Israeli American tech marketer and vlogger/blogger

Hillel Fuld (הלל פולד) is an American Israeli technology business advisor, blogger, and vlogger. Fuld's work focuses on the Israeli high tech industry, guidance for startup companies, and marketing tips for growing a business or personal brands.

==Family and education==
Hillel Fuld was born in New York City to an Orthodox Jewish family, where his father, Rabbi Yonah Fuld, served as principal of Salanter Akiba Riverdale Academy. As a teenager, Fuld moved with his family from the United States to Jerusalem, Israel. Fuld graduated with a BA in political science from Bar Ilan University in Tel Aviv. He served in the artillery in the Israel Defence Forces. He has spent his career in Israel's high tech industry. Fuld currently resides in Israel with his wife and their five children.

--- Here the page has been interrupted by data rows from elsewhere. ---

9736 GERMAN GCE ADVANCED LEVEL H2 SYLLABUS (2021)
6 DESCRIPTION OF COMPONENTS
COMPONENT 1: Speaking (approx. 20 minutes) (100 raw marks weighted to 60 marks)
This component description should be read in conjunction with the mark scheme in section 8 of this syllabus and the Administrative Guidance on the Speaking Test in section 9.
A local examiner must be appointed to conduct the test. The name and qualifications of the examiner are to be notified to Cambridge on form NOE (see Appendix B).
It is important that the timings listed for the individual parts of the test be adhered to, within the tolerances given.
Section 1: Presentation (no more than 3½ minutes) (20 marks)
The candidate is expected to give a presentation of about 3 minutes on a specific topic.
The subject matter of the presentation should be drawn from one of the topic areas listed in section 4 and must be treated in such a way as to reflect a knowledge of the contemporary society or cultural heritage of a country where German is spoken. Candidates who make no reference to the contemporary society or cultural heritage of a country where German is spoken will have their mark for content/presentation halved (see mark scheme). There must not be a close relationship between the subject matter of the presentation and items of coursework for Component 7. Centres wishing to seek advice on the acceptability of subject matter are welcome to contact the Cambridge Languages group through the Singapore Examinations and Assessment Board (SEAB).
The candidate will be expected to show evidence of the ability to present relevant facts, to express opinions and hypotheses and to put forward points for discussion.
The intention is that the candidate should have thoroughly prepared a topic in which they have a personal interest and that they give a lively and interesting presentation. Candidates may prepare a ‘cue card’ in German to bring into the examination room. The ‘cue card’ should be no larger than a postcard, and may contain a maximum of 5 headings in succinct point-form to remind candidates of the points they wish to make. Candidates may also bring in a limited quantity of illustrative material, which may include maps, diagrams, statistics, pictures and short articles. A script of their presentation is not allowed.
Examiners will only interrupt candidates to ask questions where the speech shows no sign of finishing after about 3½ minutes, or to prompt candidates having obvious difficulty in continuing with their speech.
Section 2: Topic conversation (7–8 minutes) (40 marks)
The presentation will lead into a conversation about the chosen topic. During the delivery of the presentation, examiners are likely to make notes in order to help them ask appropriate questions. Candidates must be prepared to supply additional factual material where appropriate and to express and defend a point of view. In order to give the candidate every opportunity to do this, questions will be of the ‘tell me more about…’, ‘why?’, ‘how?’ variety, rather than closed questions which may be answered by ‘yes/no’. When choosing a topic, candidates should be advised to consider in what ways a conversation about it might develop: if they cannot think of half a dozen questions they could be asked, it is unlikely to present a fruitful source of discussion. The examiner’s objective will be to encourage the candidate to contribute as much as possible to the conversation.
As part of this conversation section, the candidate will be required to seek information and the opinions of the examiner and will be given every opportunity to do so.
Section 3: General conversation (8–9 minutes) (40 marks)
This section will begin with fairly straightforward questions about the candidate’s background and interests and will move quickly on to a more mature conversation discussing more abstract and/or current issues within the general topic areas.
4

Fuld's older brother, Ari Fuld, was stabbed in the back and killed in September 2018 at the Gush Etzion Junction in the West Bank.

==Career==
Fuld began blogging while he was working at Comverse Technology, a now defunct telecommunications company, as a technical writer.

Through his blog, Fuld has conducted interviews with influencers and public figures including Marc Andreessen, Gary Vaynerchuk, Guy Kawasaki, Alyssa Milano, and Steve Wozniak.

In June 2025, Fuld was barred from visiting Australia after his visa was revoked due to his "Islamophobic rhetoric", according to the Home Affairs Minister, Tony Burke. Fuld was supposed to speak at fundraising events in Sydney and Melbourne hosted by Magen David Adom.